_About this exercise_
From the start of the entries to the line with "Check-in Zeit ab 14:00 Uhr", switch "Café" to "Bistro", keep everything else the same, and leave the pictures out.

Entries from a dataset
Segment Open
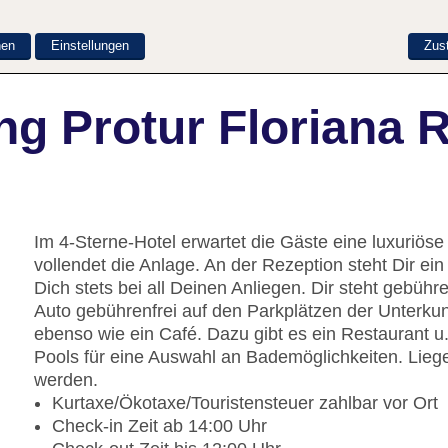
nen
Einstellungen
Zus
g Protur Floriana 
Im 4-Sterne-Hotel erwartet die Gäste eine luxuriö
vollendet die Anlage. An der Rezeption steht Dir ein
Dich stets bei all Deinen Anliegen. Dir steht gebü
Auto gebührenfrei auf den Parkplätzen der Unterkunf
ebenso wie ein Café. Dazu gibt es ein Restaurant u.a
Pools für eine Auswahl an Bademöglichkeiten. Lie
werden.
Kurtaxe/Ökotaxe/Touristensteuer zahlbar vor Ort
Check-in Zeit ab 14:00 Uhr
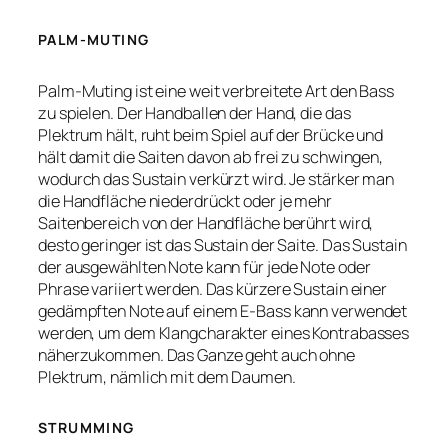
PALM-MUTING
Palm-Muting ist eine weit verbreitete Art den Bass
zu spielen. Der Handballen der Hand, die das
Plektrum hält, ruht beim Spiel auf der Brücke und
hält damit die Saiten davon ab frei zu schwingen,
wodurch das Sustain verkürzt wird. Je stärker man
die Handfläche niederdrückt oder je mehr
Saitenbereich von der Handfläche berührt wird,
desto geringer ist das Sustain der Saite. Das Sustain
der ausgewählten Note kann für jede Note oder
Phrase variiert werden. Das kürzere Sustain einer
gedämpften Note auf einem E-Bass kann verwendet
werden, um dem Klangcharakter eines Kontrabasses
näherzukommen. Das Ganze geht auch ohne
Plektrum, nämlich mit dem Daumen.
STRUMMING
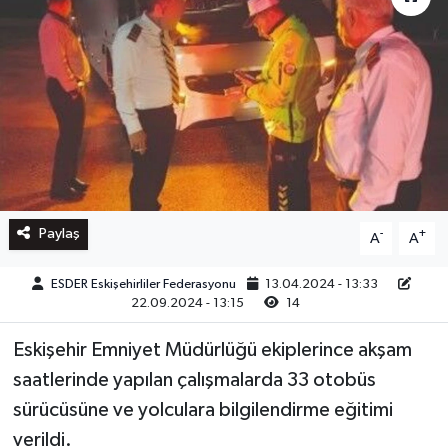
Paylaş
-
+
A
A
ESDER Eskişehirliler Federasyonu
13.04.2024 - 13:33
22.09.2024 - 13:15
14
Eskişehir Emniyet Müdürlüğü ekiplerince akşam
saatlerinde yapılan çalışmalarda 33 otobüs
sürücüsüne ve yolculara bilgilendirme eğitimi
verildi.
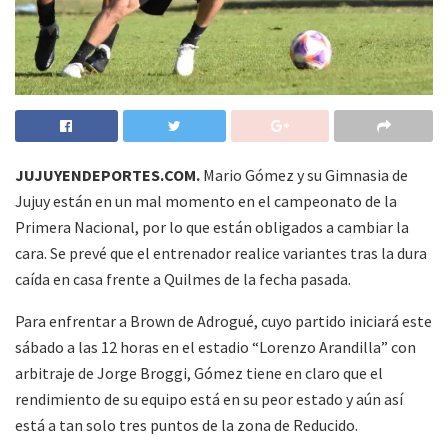
JUJUYENDEPORTES.COM.
Mario Gómez y su Gimnasia de
Jujuy están en un mal momento en el campeonato de la
Primera Nacional, por lo que están obligados a cambiar la
cara. Se prevé que el entrenador realice variantes tras la dura
caída en casa frente a Quilmes de la fecha pasada.
Para enfrentar a Brown de Adrogué, cuyo partido iniciará este
sábado a las 12 horas en el estadio “Lorenzo Arandilla” con
arbitraje de Jorge Broggi, Gómez tiene en claro que el
rendimiento de su equipo está en su peor estado y aún así
está a tan solo tres puntos de la zona de Reducido.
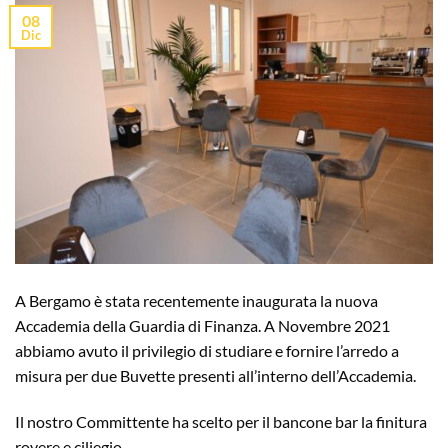
08
Dic
A Bergamo è stata recentemente inaugurata la nuova
Accademia della Guardia di Finanza. A Novembre 2021
abbiamo avuto il privilegio di studiare e fornire l’arredo a
misura per due Buvette presenti all’interno dell’Accademia.
Il nostro Committente ha scelto per il bancone bar la finitura
rovere e ciliegio.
Segment Closed
_Written solution_
nen
Einstellungen
Zus
g Protur Floriana 
Im 4-Sterne-Hotel erwartet die Gäste eine luxuriö
vollendet die Anlage. An der Rezeption steht Dir ein
Dich stets bei all Deinen Anliegen. Dir steht gebü
Auto gebührenfrei auf den Parkplätzen der Unterkunf
ebenso wie ein Bistro. Dazu gibt es ein Restaurant u.a
Pools für eine Auswahl an Bademöglichkeiten. Lie
werden.
Kurtaxe/Ökotaxe/Touristensteuer zahlbar vor Ort
Check-in Zeit ab 14:00 Uhr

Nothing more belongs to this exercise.